Холодок бежит за ворот! Ведь, по большому счету, исламисты, прикрывающиеся разговорами о необходимости «новой интеграционной политики» Пятой республики, заштопали глаза всему политическому истэблишменту. И, начиная с прихода социалистов и коммунистов к власти в 1981 году, руководителей страны такое положение вполне устраивало. Правители Франции, вбухивавшие миллиарды из карманов налогоплательщиков в приручение иммигрантов из стран Магриба и их бесчинствующих отпрысков, с упорством камикадзе утверждали, что все к лучшему в этом лучшем из миров, а страна жила совсем по другим нормам и в других реалиях. Только президент Николя Саркози решился положить конец этому беспределу. «Бунтовщики должны быть наказаны. Республика не потерпит хулиганократии», – пообещал он.
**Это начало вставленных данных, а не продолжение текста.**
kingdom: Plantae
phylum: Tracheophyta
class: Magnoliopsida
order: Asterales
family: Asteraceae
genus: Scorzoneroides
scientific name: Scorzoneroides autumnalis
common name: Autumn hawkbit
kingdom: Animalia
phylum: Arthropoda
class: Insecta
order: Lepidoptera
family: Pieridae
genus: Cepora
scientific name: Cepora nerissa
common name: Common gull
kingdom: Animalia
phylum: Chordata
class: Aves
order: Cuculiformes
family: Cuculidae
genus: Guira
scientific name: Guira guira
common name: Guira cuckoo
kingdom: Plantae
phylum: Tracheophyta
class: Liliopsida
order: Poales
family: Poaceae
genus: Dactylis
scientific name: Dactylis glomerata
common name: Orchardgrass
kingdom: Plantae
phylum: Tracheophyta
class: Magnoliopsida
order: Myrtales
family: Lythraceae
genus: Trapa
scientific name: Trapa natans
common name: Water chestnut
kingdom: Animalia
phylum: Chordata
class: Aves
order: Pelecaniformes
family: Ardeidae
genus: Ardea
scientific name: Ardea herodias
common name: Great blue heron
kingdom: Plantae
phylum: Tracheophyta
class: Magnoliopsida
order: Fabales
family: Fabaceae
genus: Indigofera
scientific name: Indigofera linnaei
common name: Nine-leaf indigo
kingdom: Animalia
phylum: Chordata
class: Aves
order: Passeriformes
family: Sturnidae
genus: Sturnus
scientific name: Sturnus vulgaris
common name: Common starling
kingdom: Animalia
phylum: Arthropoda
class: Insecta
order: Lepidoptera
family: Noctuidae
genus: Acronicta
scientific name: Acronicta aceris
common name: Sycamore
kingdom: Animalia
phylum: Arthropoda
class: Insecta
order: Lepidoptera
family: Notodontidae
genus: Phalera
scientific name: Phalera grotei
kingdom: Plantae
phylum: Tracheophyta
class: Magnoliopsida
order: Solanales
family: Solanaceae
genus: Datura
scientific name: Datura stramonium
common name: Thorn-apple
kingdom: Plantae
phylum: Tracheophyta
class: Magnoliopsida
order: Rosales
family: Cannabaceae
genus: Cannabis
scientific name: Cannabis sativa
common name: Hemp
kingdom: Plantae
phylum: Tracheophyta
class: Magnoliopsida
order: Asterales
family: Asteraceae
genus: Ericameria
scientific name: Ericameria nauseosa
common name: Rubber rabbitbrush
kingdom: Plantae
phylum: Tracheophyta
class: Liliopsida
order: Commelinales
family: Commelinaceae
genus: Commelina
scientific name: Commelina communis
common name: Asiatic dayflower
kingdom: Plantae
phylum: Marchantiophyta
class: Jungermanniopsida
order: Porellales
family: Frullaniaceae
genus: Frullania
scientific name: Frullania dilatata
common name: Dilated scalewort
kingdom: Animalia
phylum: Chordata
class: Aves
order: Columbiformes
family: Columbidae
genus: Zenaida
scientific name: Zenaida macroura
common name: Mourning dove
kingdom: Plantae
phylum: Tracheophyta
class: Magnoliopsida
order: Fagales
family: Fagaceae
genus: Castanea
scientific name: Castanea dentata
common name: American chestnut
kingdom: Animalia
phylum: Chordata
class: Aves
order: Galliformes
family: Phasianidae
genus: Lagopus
«Французское общество балканизировалось, то есть беспорядочно распалось на всех уровнях», – считает известный писатель Ги Сорман. «Патронат перестал быть национальным, студенты деполитизировались, профсоюзы больше не защищают никого, кроме частных интересов их лидеров, политические партии растеряли своих членов, иммигранты создали параллельную экономику. И все эти микрообщества сосуществуют во Франции. Молодое поколение иммигрантов в полный голос заявляет об этом – ему нечего терять. И не надо искать связь между казенными речами политиков об иммиграции и непосредственно иммигрантами, массово приезжающими, чтобы воспользоваться нашими учебными заведениями и хорошими больницами. Две ипостаси существуют параллельно, не смыкаясь: государство – наверху, а общество – внизу», – заключает он.

А может быть, жизнь в микрообществах и есть единственно разумный, достойный выход из пламени горящих мусорных бачков, которым озарена жакерия «цветных» пригородов? Звоню еще одному моему парижскому другу. Мощные азиатские корни Виктора Клода дают о себе знать даже в ходе телефонного разговора. Мой товарищ приехал во Францию из Вьетнама более тридцати лет назад, но по интонации и высокой тональности голоса все равно остался вьетнамцем. Спрашиваю: «Как дела, Виктор?» Он в ответ: «Чайнатаун держится, как непотопляемый авианосец».

Виктор Клод живет в Тринадцатом округе Парижа. Раньше там, за Монпарнасом, селились русские: большевики, эсеры, потом – белоэмигранты. А за последние полвека район захватили азиаты: выходцы из Индокитая, тайцы, китайцы… Вокруг супермаркета братьев Танг – основного очага местной цивилизации – течет своя микрожизнь. «Бёр» и «блак» – так французы зовут арабов и африканцев – на территории «вьетов» (прозвище азиатов) не появляются. Знают: здесь им не место.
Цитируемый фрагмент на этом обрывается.